Mass spectrometry analysis reveals non-mutated apolipoprotein A1 lumbosacral radiculoplexus amyloidoma

Abstract

Introduction: In rare instances, amyloidosis presents as a focal, macroscopic lesion involving peripheral neural tissues (amyloidoma). In all known reported cases, peripheral nerve amyloidomas have had immunoglobulin light-chain fibril composition and occurred in the context of paraproteinemia.

Methods: A 46-year-old man presented with progressive insidious-onset right lumbosacral radiculoplexus neuropathy without paraproteinemia. MRI-targeted fascicular nerve biopsy was performed on an enlarged sciatic nerve after earlier distal fibular nerve biopsy was nondiagnostic. Laser dissected mass spectroscopy of the discovered amyloid protein was performed after immunohistochemistry failed to identify the specific amyloid protein. Complete gene sequencing of apolipoprotein A1 (ApoA1) was performed.

Results: Only wild-type ApoA1 amyloid was found in the congophilic component in the nerve.

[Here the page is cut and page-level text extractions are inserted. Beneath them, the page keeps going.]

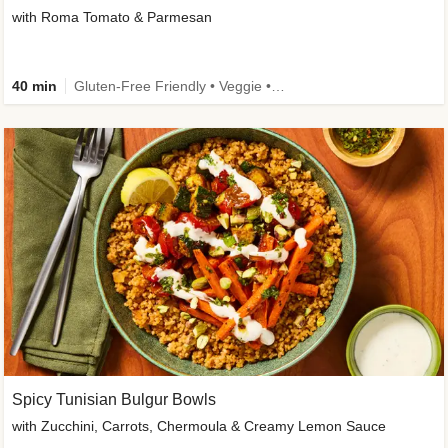
with Roma Tomato & Parmesan
40 min
Gluten-Free Friendly • Veggie • Kid Friendly
Spicy Tunisian Bulgur Bowls
with Zucchini, Carrots, Chermoula & Creamy Lemon Sauce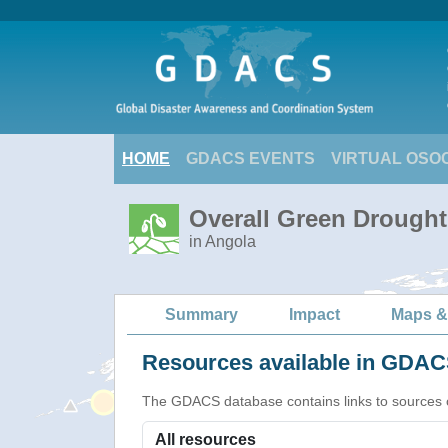
HOME
GDACS EVENTS
VIRTUAL OSO
Overall Green Drought
in Angola
Summary
Impact
Maps &
Resources available in GDACS
The GDACS database contains links to sources of s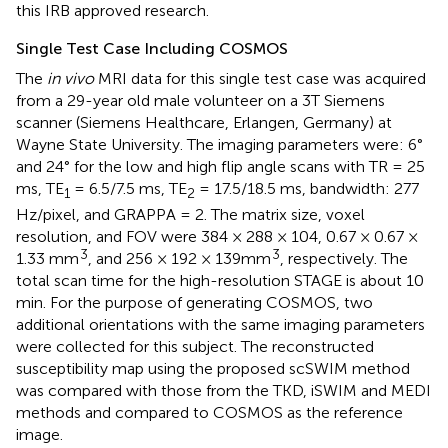
this IRB approved research.
Single Test Case Including COSMOS
The
in vivo
MRI data for this single test case was acquired
from a 29-year old male volunteer on a 3T Siemens
scanner (Siemens Healthcare, Erlangen, Germany) at
Wayne State University. The imaging parameters were: 6°
and 24° for the low and high flip angle scans with TR = 25
ms, TE
= 6.5/7.5 ms, TE
= 17.5/18.5 ms, bandwidth: 277
1
2
Hz/pixel, and GRAPPA = 2. The matrix size, voxel
resolution, and FOV were 384 × 288 × 104, 0.67 × 0.67 ×
3
3
1.33 mm
, and 256 × 192 × 139mm
, respectively. The
total scan time for the high-resolution STAGE is about 10
min. For the purpose of generating COSMOS, two
additional orientations with the same imaging parameters
were collected for this subject. The reconstructed
susceptibility map using the proposed scSWIM method
was compared with those from the TKD, iSWIM and MEDI
methods and compared to COSMOS as the reference
image.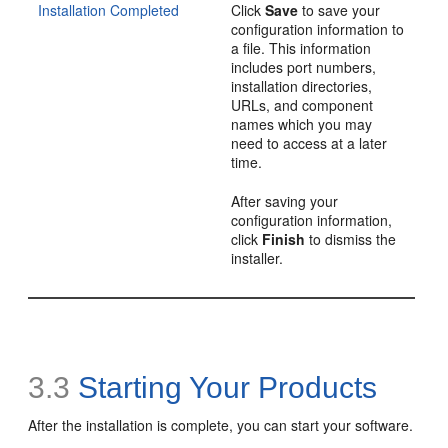
Installation Completed
Click
Save
to save your
configuration information to
a file. This information
includes port numbers,
installation directories,
URLs, and component
names which you may
need to access at a later
time.
After saving your
configuration information,
click
Finish
to dismiss the
installer.
3.3
Starting Your Products
After the installation is complete, you can start your software.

Conclusions: This case highlights the utility of MRI-guided fascicular nerve biopsy combined with laser-dissected mass spectrometric analysis. Importantly, the case expands the known causes of amyloidomas to include wild-type ApoA1.

Figure 1

3 Tesla MRI of the pelvis demonstrated marked enlargement and T2 hyperintensity of the right L4-S3 nerve roots (arrows), extending along the lumbosacral plexus to the level of the sciatic notch on axial (A) and coronal (B) images. Denervation edema and atrophy were seen in the right gluteus maximus (arrow head).

Figure 2

Osmificated teased fiber preparation (A) showed mostly empty fibers, often with adherent, amorphous, flocculent material. On methylene blue-stained epoxy-embedded semithin sections (B), a severely decreased density of myelinated fibers is seen, with only rare, intermediate sized fibers seen (arrow head), and frequent spherical aggregates of amorphous material (arrows). Congo red stained sections (C) revealed the endoneurium (asterisk) and perineurium (arrow) of some fascicles to be completely effaced by congophillic, amorphous material which was diffusely birefringent under polarized light (D), diagnostic of amyloidosis. A large, subperineurial collection of inflammatory cells was seen in one fascicle (arrow head – panel C) displacing surrounding amyloid.

Figure 3

The biopsied material showed frequent round intracellular inclusions scattered throughout the endoneurium which were congophilic (B) and displayed Maltese crosses with polarized light (A). Electron microscopy revealed starburst-shaped inclusions within mononuclear cells (C) demonstrated to be macrophages in conjunction with immunohistochemical preparations. At higher magnification (D) criss-crossing fibril formations typical of amyloid are seen.

Figure 4. ApoA1 Sequence and Identified Amino Acid Digests

Mass spectrophotometry identified sequences throughout the ApoA1 protein, representing 113 of 267 of the total amino acids (i.e. 42% of the total protein, identified and highlight yellow). One oxidated methionine residue was identified (highlighted green). The identified sequences were both within and outside the 93 amino acid amino terminal segment previously identified as amyloidogenic.